AMMAN, Jordan — Key Sunni Muslim leaders in Iraq’s violent Anbar province have concluded that their interests lie in cooperating with the United States, and they are seeking to extend a temporary truce honored by most insurgent groups for last week’s elections.
But at the same time, they are demanding specific steps by the U.S. military, including a reduction in military raids and an increase in development projects for their vast desert province that stretches from the edge of Baghdad to the Syrian and Jordanian borders.
Adnan al-Dulaimi, leader of a prominent Sunni bloc, confirmed yesterday that insurgent groups had prevented violence from interfering with Thursday’s election for a 275-seat parliament.
His comments yesterday on a cease-fire deal — first reported in The Washington Times on the day Iraqis voted — provided the first public explanation for the sharp drop in violence last week.
“The resistance announced it would protect polling stations and would not allow a single group to attack them, and it respected its promise.
“We thank them in the name of the Iraqi Accordance Front,” Mr. al-Dulaimi told reporters in Baghdad, referring to the electoral bloc he leads.
The truce resulted from weeks of negotiations between U.S. officials and insurgents that have been recently labeled by President Bush as “rejectionists.”
Mr. Bush also referred to other insurgent troops as “terrorists” and “Saddamists,” with whom U.S. officials in Baghdad say they will not meet.
A prominent Sunni religious leader in Anbar province, Sheik Abed al-Latif Hemaiym, told The Times in an interview in Amman that Sunnis were prepared to work with the Americans.
“We now believe we must get on good terms with the Americans,” Sheik Hemaiym said. “As Arab Sunnis, we believe that within this hot area of Iraq, facing challenges from neighboring nations who want to swallow us, especially the Iranians, we feel we have no alternative.”
The willingness of U.S. officials to talk directly with many, if not most, insurgents marked a huge change from American thinking at the onset of the war.
At the time, U.S. military planners anticipated a long-term military relationship with Iraq after the overthrow of Saddam Hussein, with the possibility of Iraq hosting American forces permanently.
Secretary of State Condoleezza Rice yesterday said “the time is coming” for U.S. forces to leave Iraq, but she has declined to give a deadline.
“For a proud people like the Iraqis, nobody wants to have foreign forces on your soil,” Miss Rice said in an interview with the Associated Press.
“They want to take responsibility for their own future. I think that’s a healthy thing,” she said.
Despite the truce, a number of small attacks occurred before, during and after the election. But the week was notable for the absence of any spectacular bombings.
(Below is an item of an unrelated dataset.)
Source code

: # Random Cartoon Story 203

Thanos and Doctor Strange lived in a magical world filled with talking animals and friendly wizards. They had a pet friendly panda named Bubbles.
Al Qaeda was never part of the truce, and yesterday it reportedly threatened to continue its campaign of terrorism.
“We say to our [Sunni] brothers: do not be fooled by what you have heard of the propaganda from the crusaders and their footmen,” said an Internet statement from Al Qaeda in Iraq.
“The coming days will show you the fate of this ‘democratic marriage’ and the marriage of prostitution that it celebrated,” said the statement on a frequently used terrorist Web site.
The group, led by Jordanian Abu Musab Zarqawi, also said it did not halt attacks during last week.